Extrait source:
Décarbonation : un nouveau projet pour capturer et revaloriser le CO2 mené à Polytechnique

Face à l’urgence climatique, une équipe de chercheurs de l’École polytechnique développe depuis plusieurs mois un nouveau projet visant à capter directement le CO2 issu de l’atmosphère, et à le transformer à un moindre coût énergétique en recourant à l’emploi des plasmas. Rencontre avec Grégory Nocton, Directeur de recherche CNRS au Laboratoire de chimie moléculaire* et professeur chargé de cours à l’X, et Olivier Guaitella, Ingénieur de recherche au Laboratoire de physique des plasmas**, qui portent cette initiative innovante soutenue par la Fondation.
Décarbonation : un nouveau projet pour capturer et revaloriser le CO2 mené à Polytechnique Exemple de plasma de CO2 à pression réduite (de type « glow ») utilisé pour réaliser des études fondamentales d’interaction plasma/surface de matériaux adsorbants.
16 oct. 2023
Projet

Au-delà de la seule réduction des émissions de gaz à effet de serre, l’élimination du dioxyde de carbone représente un enjeu majeur pour limiter le réchauffement climatique et ses conséquences. Vous avez lancé à l’École polytechnique un projet en ce sens. En quoi consiste-t-il ?

Grégory Nocton (G.N.) : L’objet du projet « Direct Air Capture » que nous avons initié est de capter directement le CO2 issu de l’atmosphère en faible concentration (415 ppm), et ce sélectivement par rapport aux autres constituants de l’atmosphère. La question de la sélectivité constitue un premier challenge scientifique dans la mesure où la concentration du CO2 dans l’air est à la fois très faible - de l’ordre de 0,04 % - et qu’il s’agit d’une molécule inerte qui n’a pas envie de réagir naturellement. Au Laboratoire de chimie moléculaire, nous fabriquons des molécules et des matériaux innovants capables de réaliser ce captage de manière sélective. Une fois capté, notre objectif est de relâcher le CO2 hors atmosphère afin de régénérer le matériau piège qui peut ainsi poursuivre son captage atmosphérique. Un second challenge scientifique réside dans l’énergie que demande cette opération.

Consigne: Recopiez mot pour mot, dans l’extrait sur le captage du CO2, le passage qui s’ouvre sur les mots contenant « 16 oct. 2023 » et se termine par « En quoi consiste-t-il ? ».

Données fournies:
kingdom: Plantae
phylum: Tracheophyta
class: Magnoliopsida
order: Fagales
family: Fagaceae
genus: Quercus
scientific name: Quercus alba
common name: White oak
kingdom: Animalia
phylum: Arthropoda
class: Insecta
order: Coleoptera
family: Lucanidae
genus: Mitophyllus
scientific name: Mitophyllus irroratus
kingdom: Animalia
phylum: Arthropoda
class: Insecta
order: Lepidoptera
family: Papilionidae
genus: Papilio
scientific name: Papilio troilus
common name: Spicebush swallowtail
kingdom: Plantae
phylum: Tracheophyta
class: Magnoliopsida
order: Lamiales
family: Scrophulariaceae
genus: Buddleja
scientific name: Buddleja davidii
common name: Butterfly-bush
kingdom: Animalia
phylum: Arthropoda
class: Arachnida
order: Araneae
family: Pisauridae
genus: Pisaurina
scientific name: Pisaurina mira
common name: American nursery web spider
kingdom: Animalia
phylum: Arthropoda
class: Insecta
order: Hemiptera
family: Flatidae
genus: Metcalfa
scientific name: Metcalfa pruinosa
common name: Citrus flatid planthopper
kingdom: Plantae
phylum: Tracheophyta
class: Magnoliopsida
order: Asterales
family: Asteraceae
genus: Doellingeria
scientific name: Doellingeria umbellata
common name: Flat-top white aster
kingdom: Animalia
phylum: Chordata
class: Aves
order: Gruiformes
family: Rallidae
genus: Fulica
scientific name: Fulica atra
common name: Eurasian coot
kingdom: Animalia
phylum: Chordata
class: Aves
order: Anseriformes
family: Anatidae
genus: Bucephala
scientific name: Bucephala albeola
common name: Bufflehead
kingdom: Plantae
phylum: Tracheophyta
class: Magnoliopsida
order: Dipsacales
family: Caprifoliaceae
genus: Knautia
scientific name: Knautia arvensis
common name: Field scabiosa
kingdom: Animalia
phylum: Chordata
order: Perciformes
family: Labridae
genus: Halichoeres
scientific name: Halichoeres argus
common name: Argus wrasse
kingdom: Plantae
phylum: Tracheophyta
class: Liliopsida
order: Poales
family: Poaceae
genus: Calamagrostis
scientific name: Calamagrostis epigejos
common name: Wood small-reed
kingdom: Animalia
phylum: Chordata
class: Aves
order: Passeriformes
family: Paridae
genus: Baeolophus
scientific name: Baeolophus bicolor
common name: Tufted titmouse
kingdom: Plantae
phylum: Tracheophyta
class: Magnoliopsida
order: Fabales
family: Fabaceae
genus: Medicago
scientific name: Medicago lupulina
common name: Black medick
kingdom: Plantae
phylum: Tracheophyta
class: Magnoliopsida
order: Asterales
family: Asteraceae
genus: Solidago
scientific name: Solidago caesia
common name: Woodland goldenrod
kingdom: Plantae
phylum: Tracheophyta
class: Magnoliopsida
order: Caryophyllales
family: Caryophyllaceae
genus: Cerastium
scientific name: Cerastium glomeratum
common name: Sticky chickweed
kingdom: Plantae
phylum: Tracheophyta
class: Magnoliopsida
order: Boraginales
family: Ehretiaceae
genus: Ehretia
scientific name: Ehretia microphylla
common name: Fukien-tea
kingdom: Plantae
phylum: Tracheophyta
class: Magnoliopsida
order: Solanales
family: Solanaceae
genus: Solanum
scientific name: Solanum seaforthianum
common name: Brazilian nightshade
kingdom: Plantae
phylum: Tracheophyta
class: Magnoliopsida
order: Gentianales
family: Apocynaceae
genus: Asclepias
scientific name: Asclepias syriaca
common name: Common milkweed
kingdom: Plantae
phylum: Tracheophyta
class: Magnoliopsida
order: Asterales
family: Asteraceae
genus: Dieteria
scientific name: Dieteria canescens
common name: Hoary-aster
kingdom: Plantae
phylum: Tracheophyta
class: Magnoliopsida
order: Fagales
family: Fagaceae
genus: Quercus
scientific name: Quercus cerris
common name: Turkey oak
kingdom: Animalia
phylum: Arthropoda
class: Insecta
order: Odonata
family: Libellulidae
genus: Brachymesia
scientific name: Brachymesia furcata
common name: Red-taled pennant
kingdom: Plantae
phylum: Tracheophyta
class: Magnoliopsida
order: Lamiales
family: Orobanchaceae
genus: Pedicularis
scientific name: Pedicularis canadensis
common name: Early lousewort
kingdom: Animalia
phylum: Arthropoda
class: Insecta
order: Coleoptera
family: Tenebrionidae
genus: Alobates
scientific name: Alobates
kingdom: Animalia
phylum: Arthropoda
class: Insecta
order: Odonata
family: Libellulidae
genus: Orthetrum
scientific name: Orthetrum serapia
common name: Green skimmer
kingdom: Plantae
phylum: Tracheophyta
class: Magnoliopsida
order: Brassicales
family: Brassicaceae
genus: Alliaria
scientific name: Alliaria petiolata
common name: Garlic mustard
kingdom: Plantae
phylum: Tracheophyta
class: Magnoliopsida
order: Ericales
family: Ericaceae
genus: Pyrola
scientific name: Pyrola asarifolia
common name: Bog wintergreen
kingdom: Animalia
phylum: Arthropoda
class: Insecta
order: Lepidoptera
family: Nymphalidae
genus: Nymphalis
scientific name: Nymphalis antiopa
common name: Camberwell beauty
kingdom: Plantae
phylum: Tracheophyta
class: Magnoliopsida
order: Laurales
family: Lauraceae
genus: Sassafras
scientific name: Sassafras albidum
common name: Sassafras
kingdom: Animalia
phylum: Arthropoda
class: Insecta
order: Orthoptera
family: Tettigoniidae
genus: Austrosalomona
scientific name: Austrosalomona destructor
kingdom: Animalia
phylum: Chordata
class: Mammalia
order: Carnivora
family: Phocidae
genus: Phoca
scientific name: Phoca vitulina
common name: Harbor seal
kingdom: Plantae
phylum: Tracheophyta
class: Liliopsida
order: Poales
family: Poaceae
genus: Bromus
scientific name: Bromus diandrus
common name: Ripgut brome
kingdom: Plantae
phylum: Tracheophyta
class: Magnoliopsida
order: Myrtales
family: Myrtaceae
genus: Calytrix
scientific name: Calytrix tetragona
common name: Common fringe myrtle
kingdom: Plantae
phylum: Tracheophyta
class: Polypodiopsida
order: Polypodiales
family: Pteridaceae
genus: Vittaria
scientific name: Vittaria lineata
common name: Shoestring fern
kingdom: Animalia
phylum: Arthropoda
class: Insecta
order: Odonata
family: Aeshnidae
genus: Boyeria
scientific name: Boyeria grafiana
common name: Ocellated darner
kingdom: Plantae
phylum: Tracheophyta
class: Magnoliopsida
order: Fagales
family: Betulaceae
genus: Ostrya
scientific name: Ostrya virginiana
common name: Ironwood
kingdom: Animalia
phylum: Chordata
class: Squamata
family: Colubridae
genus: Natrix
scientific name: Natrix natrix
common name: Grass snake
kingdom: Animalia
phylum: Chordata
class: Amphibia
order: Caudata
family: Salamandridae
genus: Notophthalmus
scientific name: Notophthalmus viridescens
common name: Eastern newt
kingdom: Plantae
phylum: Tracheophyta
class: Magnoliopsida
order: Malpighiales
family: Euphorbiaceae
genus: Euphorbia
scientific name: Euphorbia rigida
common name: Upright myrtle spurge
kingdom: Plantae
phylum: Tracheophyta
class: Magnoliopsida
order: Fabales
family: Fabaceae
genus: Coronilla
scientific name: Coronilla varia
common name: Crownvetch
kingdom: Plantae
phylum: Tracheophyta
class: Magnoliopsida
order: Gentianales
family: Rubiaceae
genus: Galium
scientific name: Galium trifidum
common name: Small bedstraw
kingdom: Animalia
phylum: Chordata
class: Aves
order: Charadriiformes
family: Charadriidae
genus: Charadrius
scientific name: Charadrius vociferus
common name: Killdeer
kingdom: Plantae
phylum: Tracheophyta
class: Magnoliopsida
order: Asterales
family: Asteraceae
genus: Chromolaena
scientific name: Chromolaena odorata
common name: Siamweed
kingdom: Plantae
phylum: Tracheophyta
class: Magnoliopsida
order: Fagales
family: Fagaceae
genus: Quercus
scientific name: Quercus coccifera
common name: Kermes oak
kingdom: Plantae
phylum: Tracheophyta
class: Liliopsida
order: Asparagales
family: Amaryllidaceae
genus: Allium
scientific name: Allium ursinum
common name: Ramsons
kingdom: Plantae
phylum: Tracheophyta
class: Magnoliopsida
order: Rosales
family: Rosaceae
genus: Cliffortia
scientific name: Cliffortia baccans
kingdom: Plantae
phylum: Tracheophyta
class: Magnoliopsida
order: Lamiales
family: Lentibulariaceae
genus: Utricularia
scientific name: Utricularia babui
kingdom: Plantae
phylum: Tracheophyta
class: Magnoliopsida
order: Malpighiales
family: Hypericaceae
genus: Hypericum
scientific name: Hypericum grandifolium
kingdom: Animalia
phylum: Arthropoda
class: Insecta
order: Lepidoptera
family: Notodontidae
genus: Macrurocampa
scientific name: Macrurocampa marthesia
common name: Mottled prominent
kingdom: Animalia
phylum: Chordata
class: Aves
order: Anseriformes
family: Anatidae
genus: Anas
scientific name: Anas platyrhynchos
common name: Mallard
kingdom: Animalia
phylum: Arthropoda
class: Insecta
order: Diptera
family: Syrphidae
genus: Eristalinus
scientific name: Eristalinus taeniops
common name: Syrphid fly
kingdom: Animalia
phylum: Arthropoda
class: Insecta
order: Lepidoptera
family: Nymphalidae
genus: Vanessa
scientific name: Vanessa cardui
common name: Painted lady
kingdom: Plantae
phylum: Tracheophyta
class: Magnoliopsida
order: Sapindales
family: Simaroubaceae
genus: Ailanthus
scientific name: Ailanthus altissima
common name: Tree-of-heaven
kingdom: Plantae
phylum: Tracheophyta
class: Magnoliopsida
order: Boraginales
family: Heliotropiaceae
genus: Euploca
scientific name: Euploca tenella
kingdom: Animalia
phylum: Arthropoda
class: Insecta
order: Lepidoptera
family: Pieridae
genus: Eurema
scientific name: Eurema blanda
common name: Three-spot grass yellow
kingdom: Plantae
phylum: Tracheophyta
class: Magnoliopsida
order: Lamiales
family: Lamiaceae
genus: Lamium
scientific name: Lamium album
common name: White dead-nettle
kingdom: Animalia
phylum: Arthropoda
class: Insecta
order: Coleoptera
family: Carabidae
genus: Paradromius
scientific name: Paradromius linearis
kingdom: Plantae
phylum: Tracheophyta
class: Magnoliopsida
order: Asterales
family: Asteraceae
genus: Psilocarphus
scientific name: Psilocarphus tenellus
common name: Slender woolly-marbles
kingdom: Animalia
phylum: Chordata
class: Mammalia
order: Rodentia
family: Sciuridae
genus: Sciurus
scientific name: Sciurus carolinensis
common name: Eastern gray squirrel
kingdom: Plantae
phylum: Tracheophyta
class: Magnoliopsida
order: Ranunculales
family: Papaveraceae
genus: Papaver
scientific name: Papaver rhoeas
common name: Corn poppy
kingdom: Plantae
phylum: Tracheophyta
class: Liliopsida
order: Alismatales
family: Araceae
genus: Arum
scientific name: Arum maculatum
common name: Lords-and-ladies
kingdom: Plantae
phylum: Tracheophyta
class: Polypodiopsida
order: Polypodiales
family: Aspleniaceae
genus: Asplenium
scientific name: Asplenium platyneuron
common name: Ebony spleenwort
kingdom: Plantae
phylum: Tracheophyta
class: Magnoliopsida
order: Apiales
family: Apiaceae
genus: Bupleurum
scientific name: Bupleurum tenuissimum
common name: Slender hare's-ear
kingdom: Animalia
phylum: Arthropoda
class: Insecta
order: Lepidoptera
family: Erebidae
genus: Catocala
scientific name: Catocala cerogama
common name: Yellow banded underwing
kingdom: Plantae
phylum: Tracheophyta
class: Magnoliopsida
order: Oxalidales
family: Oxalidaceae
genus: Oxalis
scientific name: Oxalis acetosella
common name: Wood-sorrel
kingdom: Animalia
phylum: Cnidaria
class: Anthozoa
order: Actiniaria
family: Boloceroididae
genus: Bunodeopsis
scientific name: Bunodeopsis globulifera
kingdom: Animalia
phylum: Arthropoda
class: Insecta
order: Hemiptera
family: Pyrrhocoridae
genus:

Corrigé:
16 oct. 2023
Projet

Au-delà de la seule réduction des émissions de gaz à effet de serre, l’élimination du dioxyde de carbone représente un enjeu majeur pour limiter le réchauffement climatique et ses conséquences. Vous avez lancé à l’École polytechnique un projet en ce sens. En quoi consiste-t-il ?